Economics, it seems to me, relies far too heavily on math. The result is a slew of sycophants, gleefully justifying the free market with clever little equations, giving everyone the impression of a system grounded in fundamental behavioral truths.
Economists love to talk about "rational" behavior. The emergent property of consumers - all making independent, rational choices in a free market - results in a near-perfect system.
Their attraction to the rational, unfortunately, is not merely derived from its ostensible resonance with observable behavior, but rather from its capacity for quantification. Rational behavior is predictable, measurable, and plugs right into an equation. This, from a strictly scientific view, is a
bias that should set off alarm bells. Any behavior that lends itself to a desired methodological approach should be rigorously scrutinized.

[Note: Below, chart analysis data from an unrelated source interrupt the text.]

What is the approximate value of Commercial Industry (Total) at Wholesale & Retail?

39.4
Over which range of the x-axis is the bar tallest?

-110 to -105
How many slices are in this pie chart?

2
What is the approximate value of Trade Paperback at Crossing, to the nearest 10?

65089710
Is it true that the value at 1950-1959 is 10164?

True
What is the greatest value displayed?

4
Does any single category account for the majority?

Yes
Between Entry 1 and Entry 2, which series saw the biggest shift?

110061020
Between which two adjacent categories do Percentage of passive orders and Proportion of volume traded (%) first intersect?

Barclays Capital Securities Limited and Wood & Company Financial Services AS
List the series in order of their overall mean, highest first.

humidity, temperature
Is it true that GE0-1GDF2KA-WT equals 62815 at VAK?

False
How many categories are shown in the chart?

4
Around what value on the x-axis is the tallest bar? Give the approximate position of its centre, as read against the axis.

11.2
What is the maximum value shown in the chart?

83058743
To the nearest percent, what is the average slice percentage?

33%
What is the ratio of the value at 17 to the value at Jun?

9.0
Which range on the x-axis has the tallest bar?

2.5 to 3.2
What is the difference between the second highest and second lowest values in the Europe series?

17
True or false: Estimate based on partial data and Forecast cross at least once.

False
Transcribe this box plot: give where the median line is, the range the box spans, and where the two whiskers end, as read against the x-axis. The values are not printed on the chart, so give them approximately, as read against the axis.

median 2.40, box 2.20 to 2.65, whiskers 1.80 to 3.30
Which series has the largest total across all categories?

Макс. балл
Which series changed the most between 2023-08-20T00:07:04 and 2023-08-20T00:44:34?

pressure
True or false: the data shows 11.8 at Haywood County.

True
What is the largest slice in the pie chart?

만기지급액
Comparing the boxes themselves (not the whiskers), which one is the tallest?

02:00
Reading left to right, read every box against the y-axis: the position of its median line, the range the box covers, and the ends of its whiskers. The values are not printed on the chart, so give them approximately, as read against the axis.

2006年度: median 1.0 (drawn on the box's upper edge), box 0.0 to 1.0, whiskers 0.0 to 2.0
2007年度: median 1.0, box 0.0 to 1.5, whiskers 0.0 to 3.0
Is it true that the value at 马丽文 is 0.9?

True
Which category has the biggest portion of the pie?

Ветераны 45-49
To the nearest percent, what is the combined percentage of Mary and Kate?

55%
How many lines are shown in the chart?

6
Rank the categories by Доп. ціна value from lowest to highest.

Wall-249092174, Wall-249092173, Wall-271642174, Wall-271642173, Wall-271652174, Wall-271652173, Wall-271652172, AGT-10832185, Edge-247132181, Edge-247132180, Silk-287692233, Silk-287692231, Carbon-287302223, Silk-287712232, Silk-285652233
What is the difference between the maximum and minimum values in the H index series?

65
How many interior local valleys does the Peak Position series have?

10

It is not as if there aren't other perspectives.
Max Weber's "
The Protestant Ethic and the Spirit of Capitalism" cites
irrationality as the
defining quality of capitalism:
"...The earning of money... thought of so purely as an end in itself, that from the point of view of the happiness of, or utility to, the single individual, appears entirely transcendental and absolutely irrational. Man is dominated by the making of money, by acquisition as the ultimate purpose of his life. Economic acquisition is no longer subordinated to man as the means for the satisfaction of his material needs. This reversal of what we should call the natural relationship, so irrational from a naive point of view, is evidently as definitely a leading principle of capitalism as it is foreign to all peoples not under capitalistic influence."
- Max Weber
So, there appears to be some conflict, or at least irony, in the the idea - on the one hand - that the we should trust in the free market, guided by the collective rational decision-making of its actors, and - on the other - that the very spirit of capitalism itself (the Calvinist-inherited notion of vocation, making money as an end in itself rather than a means to satisfy material needs) is
irrational.
When we observe our economic system at work, we see all kinds of 'irrational' behavior. It must drive the economists mad. Because there are more factors involved in life-decision making than purely market-driven sensibilities. But Weber's point is a much larger one: irrationality in capitalism extends to
even those making the ostensibly correct decisions.
To infer the existing system as we know it is grounded in some empirical reality, governed by objective mathematical laws, is both foolish and extremely dangerous. Fortunately it is also false; reality has sent a discipline mired in hubris scrambling for the calculator! I suggest they crush the bloody thing with a hammer and start doing some actual thinking.
I do not mean to criticize mathematics - obviously a robust explanatory tool when accounting for a full range of predictable behavioral phenomenon within a contained, rule-governed environment. But the scientific method becomes absolutely overwhelmed when dealing with the Real World, simply because it is impossible to isolate variables or even to identify them all!
And yet they do try, don't they? And what happens? In study after study, not just in economics but virtually any discipline,
causal relationships are made from mere
correlations (and that even in cases where most of the variables have been accounted for). This results in all kinds of reductionisms: biological, economic, etc. - all of which merely reinforce our general cultural hegemony. Instead of opening up our world, we use science to close it. An institutionalized myopia.
That little island in
The Phantom Tollbooth comes to mind: Conclusions. You have to jump to get there.